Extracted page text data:
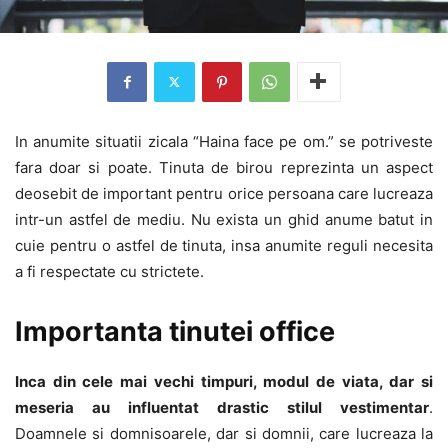
In anumite situatii zicala “Haina face pe om.” se potriveste
fara doar si poate. Tinuta de birou reprezinta un aspect
deosebit de important pentru orice persoana care lucreaza
intr-un astfel de mediu. Nu exista un ghid anume batut in
cuie pentru o astfel de tinuta, insa anumite reguli necesita
a fi respectate cu strictete.
Importanta tinutei office
Inca din cele mai vechi timpuri, modul de viata, dar si
meseria au influentat drastic stilul vestimentar
.
Doamnele si domnisoarele, dar si domnii, care lucreaza la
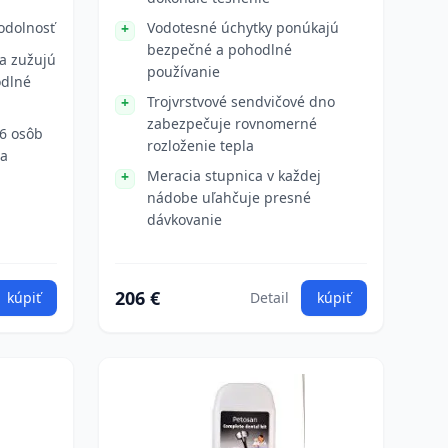
 odolnosť
Vodotesné úchytky ponúkajú
bezpečné a pohodlné
sa zužujú
používanie
dlné
Trojvrstvové sendvičové dno
zabezpečuje rovnomerné
6 osôb
rozloženie tepla
 a
Meracia stupnica v každej
nádobe uľahčuje presné
dávkovanie
206 €
kúpiť
Detail
kúpiť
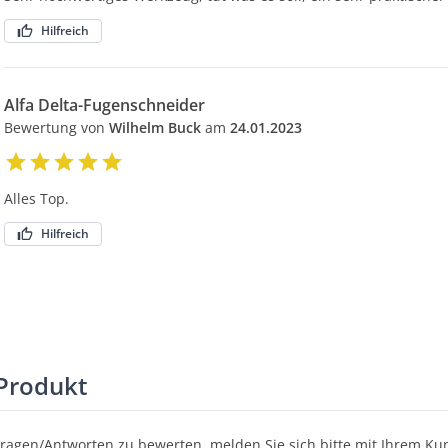
Hilfreich
Alfa Delta-Fugenschneider
Bewertung von
Wilhelm Buck
am
24.01.2023
Alles Top.
Hilfreich
Produkt
Fragen/Antworten zu bewerten, melden Sie sich bitte mit Ihrem K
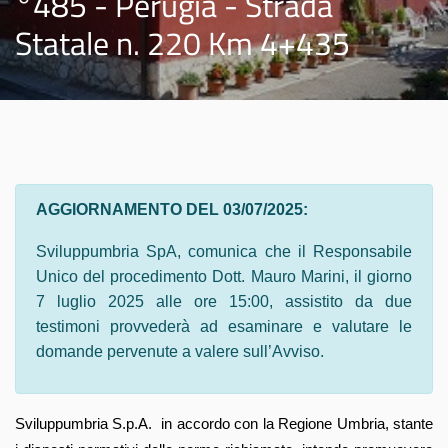
°485 - Perugia - Strada
Statale n. 220 Km 4+435
AGGIORNAMENTO DEL 03/07/2025:
Sviluppumbria SpA, comunica che il Responsabile
Unico del procedimento Dott. Mauro Marini, il giorno
7 luglio 2025 alle ore 15:00, assistito da due
testimoni provvederà ad esaminare e valutare le
domande pervenute a valere sull’Avviso.
Sviluppumbria S.p.A. in accordo con la Regione Umbria, stante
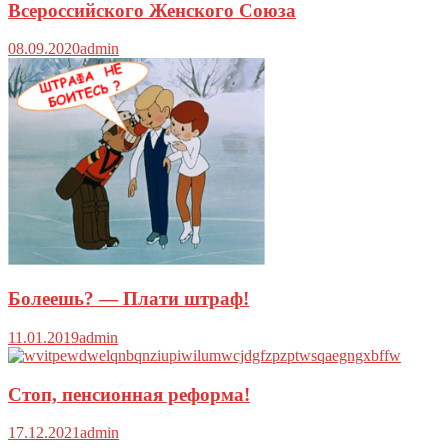
Всероссийского Женского Союза
08.09.2020
admin
Болеешь? — Плати штраф!
11.01.2019
admin
Стоп, пенсионная реформа!
17.12.2021
admin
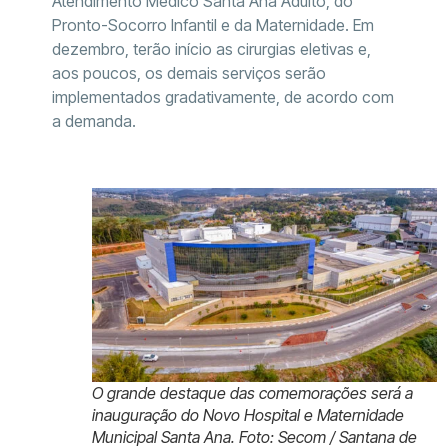
Atendimento Médico Santa Ana Adulto, do
Pronto-Socorro Infantil e da Maternidade. Em
dezembro, terão início as cirurgias eletivas e,
aos poucos, os demais serviços serão
implementados gradativamente, de acordo com
a demanda.
O grande destaque das comemorações será a
inauguração do Novo Hospital e Maternidade
Municipal Santa Ana. Foto: Secom / Santana de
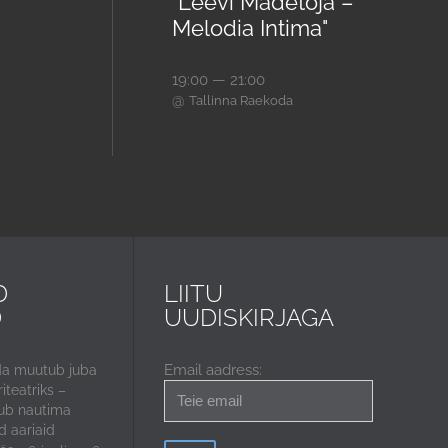
"Leevi Madetoja –
Melodia Intima"
19:00 — 21:00
@
Tallinna Raekoda
D
LIITU
D
UUDISKIRJAGA
Email aadress:
da muutub juba
iteatriks –
ub nautima
 aariaid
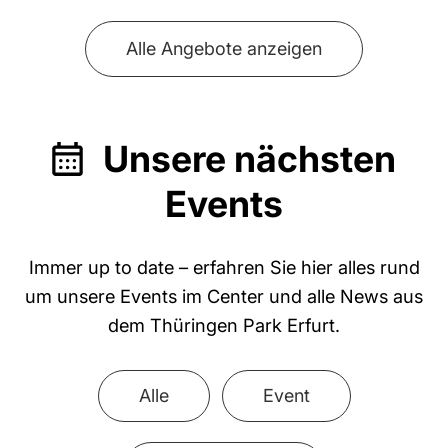
Alle Angebote anzeigen
Unsere nächsten
Events
Immer up to date – erfahren Sie hier alles rund
um unsere Events im Center und alle News aus
dem Thüringen Park Erfurt.
Alle
Event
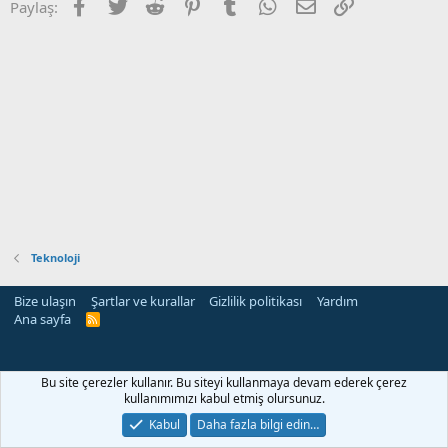
Facebook
Twitter
Reddit
Pinterest
Tumblr
WhatsApp
E-posta
Link
Paylaş:
Teknoloji
Bize ulaşın
Şartlar ve kurallar
Gizlilik politikası
Yardım
Ana sayfa
R
S
S
Bu site çerezler kullanır. Bu siteyi kullanmaya devam ederek çerez
kullanımımızı kabul etmiş olursunuz.
Kabul
Daha fazla bilgi edin…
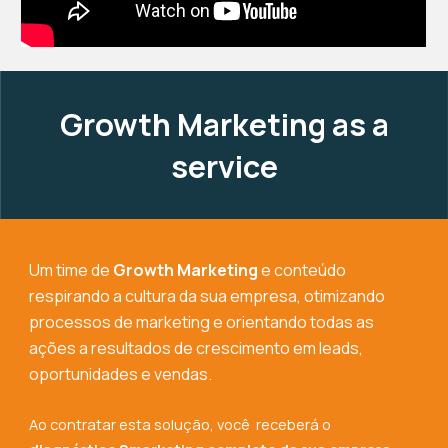
Growth Marketing as a
service
Um time de
Growth Marketing
e conteúdo
respirando a cultura da sua empresa, otimizando
processos de marketing e orientando todas as
ações a resultados de crescimento em leads,
oportunidades e vendas.
Ao contratar esta solução, você receberá o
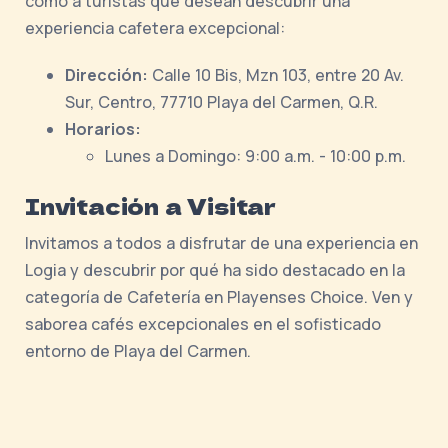
como a turistas que desean descubrir una
experiencia cafetera excepcional:
Dirección:
Calle 10 Bis, Mzn 103, entre 20 Av.
Sur, Centro, 77710 Playa del Carmen, Q.R.
Horarios:
Lunes a Domingo: 9:00 a.m. - 10:00 p.m.
Invitación a Visitar
Invitamos a todos a disfrutar de una experiencia en
Logia y descubrir por qué ha sido destacado en la
categoría de Cafetería en Playenses Choice. Ven y
saborea cafés excepcionales en el sofisticado
entorno de Playa del Carmen.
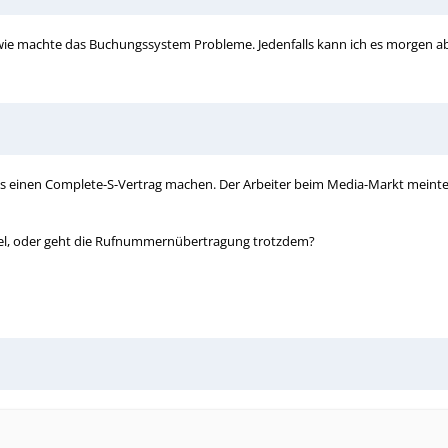
endwie machte das Buchungssystem Probleme. Jedenfalls kann ich es morgen ab
s einen Complete-S-Vertrag machen. Der Arbeiter beim Media-Markt meinte,
nkel, oder geht die Rufnummernübertragung trotzdem?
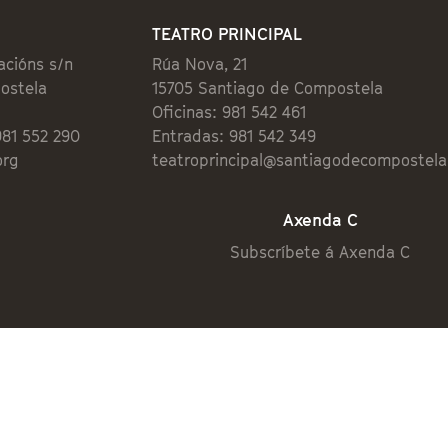
TEATRO PRINCIPAL
acións s/n
Rúa Nova, 21
ostela
15705 Santiago de Compostela
Oficinas: 981 542 461
981 552 290
Entradas: 981 542 349
org
teatroprincipal@santiagodecompostela
Axenda C
Subscríbete á Axenda C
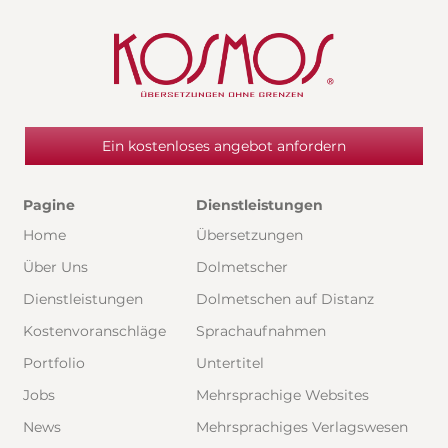
Ein kostenloses angebot anfordern
Pagine
Dienstleistungen
Home
Übersetzungen
Über Uns
Dolmetscher
Dienstleistungen
Dolmetschen auf Distanz
Kostenvoranschläge
Sprachaufnahmen
Portfolio
Untertitel
Jobs
Mehrsprachige Websites
News
Mehrsprachiges Verlagswesen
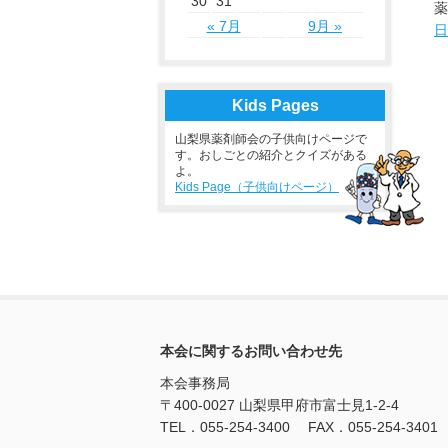
30
31
薬
« 7月
9月 »
日
Kids Pages
山梨県薬剤師会の子供向けページで
す。おしごとの紹介とクイズがある
よ。
Kids Page（子供向けページ）
本会に関するお問い合わせ先
本会事務局
〒400-0027 山梨県甲府市富士見1-2-4
TEL．055-254-3400 FAX．055-254-3401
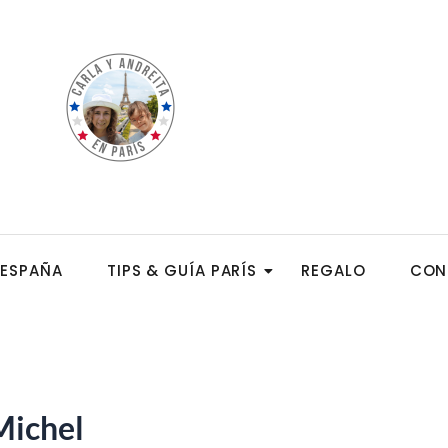
ESPAÑA
TIPS & GUÍA PARÍS
REGALO
CON
Michel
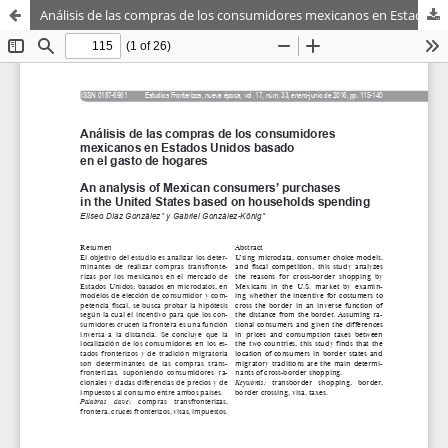
Análisis de las compras de los consumidores mexicanos en Estados Unidos basado en el gasto de hogares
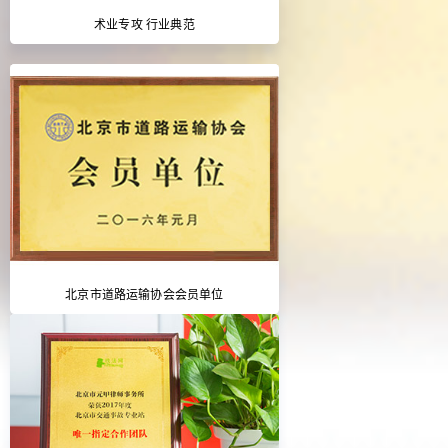
术业专攻 行业典范
北京市道路运输协会会员单位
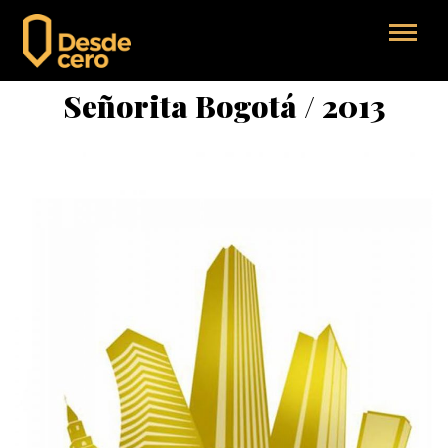
Señorita Bogotá / 2013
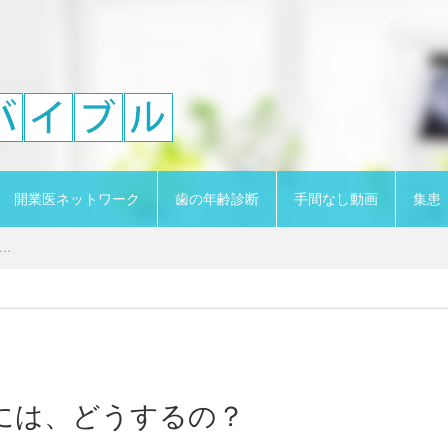
開業医ネットワーク
歯の年齢診断
手間なし動画
集患
..
には、どうするの？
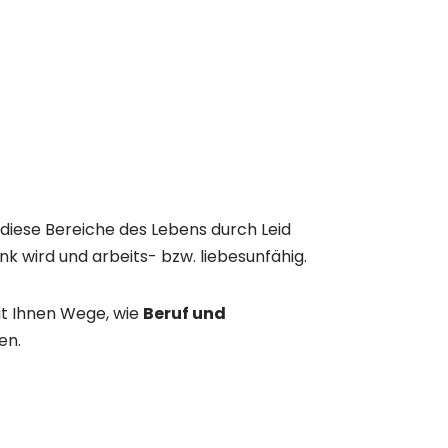
diese Bereiche des Lebens durch Leid
nk wird und arbeits- bzw. liebesunfähig.
mit Ihnen Wege, wie
Beruf und
en.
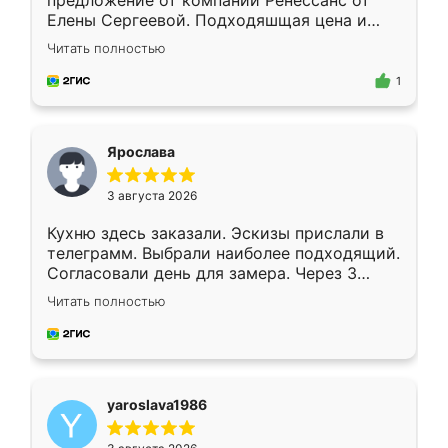
предложение от компании Ренессанс от
Елены Сергеевой. Подходяшщая цена и
короткие сроки изготовления. Приехавший
Читать полностью
для замера сотрудник Владислав
предложил по моему эскизу самый
1
подходящий вариант шкафа. Немного его
видоизменил, получилось даже лучше, чем
я хотела.
Ярослава
3 августа 2026
Кухню здесь заказали. Эскизы прислали в
телеграмм. Выбрали наиболее подходящий.
Согласовали день для замера. Через 3
недели кухня была уже готова. Остались
Читать полностью
довольны работой. Спасибо Ренессанс
мебель за качественную работу!
yaroslava1986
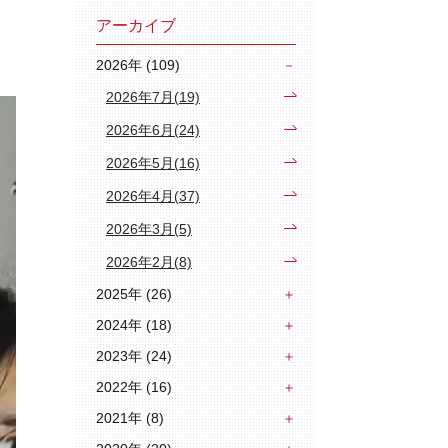
アーカイブ
2026年 (109)
2026年7月(19)
2026年6月(24)
2026年5月(16)
2026年4月(37)
2026年3月(5)
2026年2月(8)
2025年 (26)
2024年 (18)
2023年 (24)
2022年 (16)
2021年 (8)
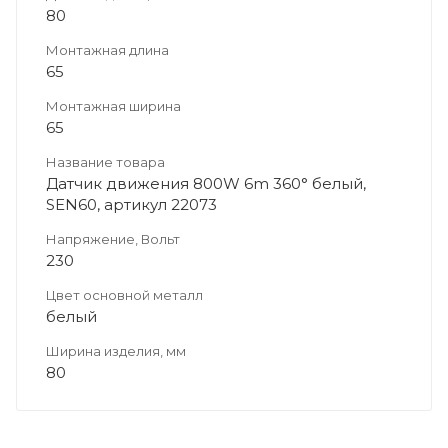
80
Монтажная длина
65
Монтажная ширина
65
Название товара
Датчик движения 800W 6m 360° белый,
SEN60, артикул 22073
Напряжение, Вольт
230
Цвет основной металл
белый
Ширина изделия, мм
80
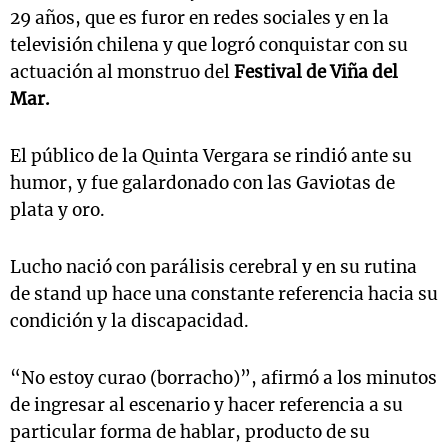
29 años, que es furor en redes sociales y en la
televisión chilena y que logró conquistar con su
actuación al monstruo del
Festival de Viña del
Mar.
El público de la Quinta Vergara se rindió ante su
humor, y fue galardonado con las Gaviotas de
plata y oro.
Lucho nació con parálisis cerebral y en su rutina
de stand up hace una constante referencia hacia su
condición y la discapacidad.
“No estoy curao (borracho)”, afirmó a los minutos
de ingresar al escenario y hacer referencia a su
particular forma de hablar, producto de su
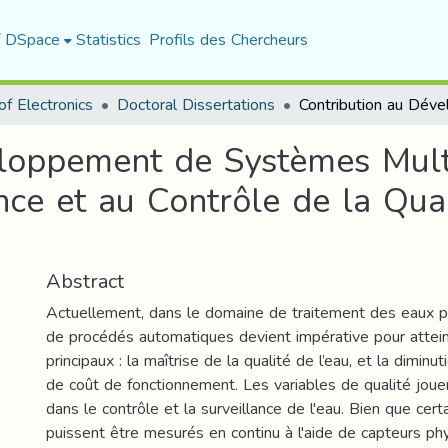
f DSpace
Statistics
Profils des Chercheurs
f Electronics
Doctoral Dissertations
loppement de Systèmes Multi
nce et au Contrôle de la Qua
Abstract
Actuellement, dans le domaine de traitement des eaux prop
de procédés automatiques devient impérative pour attein
principaux : la maîtrise de la qualité de l’eau, et la diminu
de coût de fonctionnement. Les variables de qualité joue
dans le contrôle et la surveillance de l'eau. Bien que cer
puissent être mesurés en continu à l'aide de capteurs phy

Your instructions: Out of the data above, return each line where the word "experiencia" can be found.

Answer space:
experiencia cafetera excepcional:
Invitamos a todos a disfrutar de una experiencia en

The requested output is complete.